I read your blog and I am very familiar with the Bronx, as I am a Fordham graduate myself. I majored in Art History and minored in English Lit. I know the Cloisters pretty well and spent a lot of time at the Frick and the Met when I was a student. I ended up working on Wall Street in the post crash 1980s and continued in banking until I had my first child and then left to be a stay at home mom.
Oops I hit the blue button, but thanks again. I'm going to pick up Northanger Abbey soon. It's the only Austen novel that I have not read! My favorite one is Persuasion, followed by Pride, Emma and Sense & Sensibility. In fact, my eldest daughter is named Jane and my middle one is Elizabeth!
I enjoy reading Danielle's blog b/c she is a wonderful writer and her family reminds me of my family growing up (there were eight of us).
Jennifer
Hi, Jennifer,
My inlaws actually live just a mile away from Fordham. My brother-in-law got his master's at Manhattan School of Music in Music Theory and never came back to Vermont to live again. He has worked for most of the last 23 years with one or another market research firms in Manhattan, doing computer stuff. Music is his avocation, rather than his vocation. I guess that art history is your avocation rather than your vocation too. It's odd how degrees don't necessarily have a whole lot to do with where we ultimately end up.
I thought I'd be a teacher most of the time I was growing up, but actually I have not really enjoyed big classroom experiences all that much. I love the kids, I love the subjects I've taught, but I hate classroom management and all the rigamorole that comes with being part of the system. I really enjoy my current level of teaching where I get to set the curriculum and mostly just sit around on couches with some very nice teenage girls talking about books I love.
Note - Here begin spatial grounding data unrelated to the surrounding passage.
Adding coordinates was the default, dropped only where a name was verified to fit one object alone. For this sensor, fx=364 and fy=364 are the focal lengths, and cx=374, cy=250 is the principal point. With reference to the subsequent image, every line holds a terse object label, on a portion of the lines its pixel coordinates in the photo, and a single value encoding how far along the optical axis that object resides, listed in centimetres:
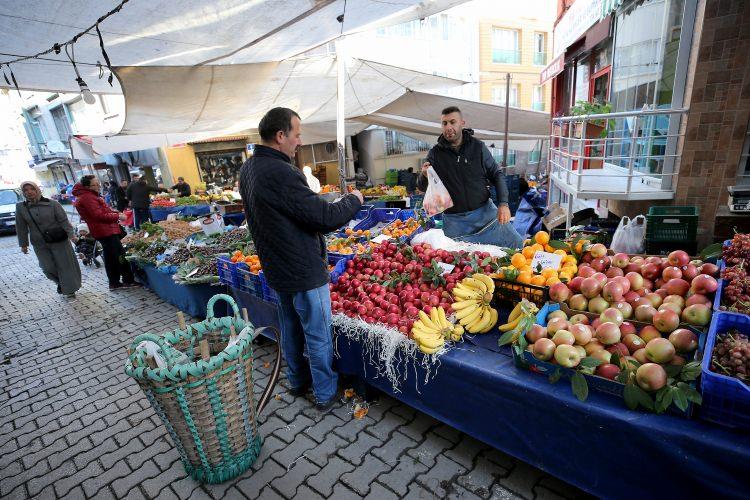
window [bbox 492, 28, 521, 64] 2088
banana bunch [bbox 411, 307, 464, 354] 234
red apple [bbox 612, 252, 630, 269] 256
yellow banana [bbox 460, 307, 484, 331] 254
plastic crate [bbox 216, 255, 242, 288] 419
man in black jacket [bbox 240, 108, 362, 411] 247
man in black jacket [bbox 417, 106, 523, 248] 403
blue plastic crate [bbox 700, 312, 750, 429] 142
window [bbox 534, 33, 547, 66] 2186
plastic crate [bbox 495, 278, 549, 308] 251
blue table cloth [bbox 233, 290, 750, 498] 152
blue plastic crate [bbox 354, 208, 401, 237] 590
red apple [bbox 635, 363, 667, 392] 163
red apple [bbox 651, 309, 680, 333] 193
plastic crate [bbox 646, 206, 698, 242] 335
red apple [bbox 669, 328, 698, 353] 178
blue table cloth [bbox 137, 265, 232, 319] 480
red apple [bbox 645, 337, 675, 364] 174
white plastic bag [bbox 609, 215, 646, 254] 351
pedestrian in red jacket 605
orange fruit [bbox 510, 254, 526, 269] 279
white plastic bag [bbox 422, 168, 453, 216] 407
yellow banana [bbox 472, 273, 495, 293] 263
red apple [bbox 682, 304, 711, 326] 195
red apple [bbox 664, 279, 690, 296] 218
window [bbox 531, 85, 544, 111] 2234
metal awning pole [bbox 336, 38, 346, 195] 530
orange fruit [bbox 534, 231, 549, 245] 304
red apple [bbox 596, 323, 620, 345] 194
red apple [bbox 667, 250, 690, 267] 238
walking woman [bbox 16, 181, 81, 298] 582
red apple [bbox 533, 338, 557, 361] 191
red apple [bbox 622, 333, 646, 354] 190
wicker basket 206
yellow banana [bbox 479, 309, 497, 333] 254
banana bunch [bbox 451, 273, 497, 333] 255
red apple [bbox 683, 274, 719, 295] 205
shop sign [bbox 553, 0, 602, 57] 676
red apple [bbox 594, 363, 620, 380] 179
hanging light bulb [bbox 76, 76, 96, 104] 475
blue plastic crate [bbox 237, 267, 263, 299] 377
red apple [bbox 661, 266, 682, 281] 227
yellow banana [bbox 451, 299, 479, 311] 262
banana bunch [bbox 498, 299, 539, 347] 211
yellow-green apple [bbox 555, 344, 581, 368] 183
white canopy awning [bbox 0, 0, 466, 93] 324
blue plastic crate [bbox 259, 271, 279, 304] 357
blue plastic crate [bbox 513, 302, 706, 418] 173
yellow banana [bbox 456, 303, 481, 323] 256
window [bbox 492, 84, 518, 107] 2150
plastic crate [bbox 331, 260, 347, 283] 352
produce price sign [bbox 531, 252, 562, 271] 268
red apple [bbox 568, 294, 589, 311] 230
I guess that's why I really loved homeschooling so much, it was just not like a classroom at all.
I had at least two sweaters from your flock, and I remember being very disappointed when I outgrew them. Mom always loved telling me and other people about how you do the whole process, especially the discovery that you can dye things with Kool-Aid.
I wonder where there are opportunities (and whether you would like) to write articles for online magazines or whatnot, or to e-mail them to printed magazines. Perhaps you already have written professional articles before and I've forgotten. It just seems that you're writing pretty professional articles on a regular basis, not the banal little blurbs most of us post on our blogs.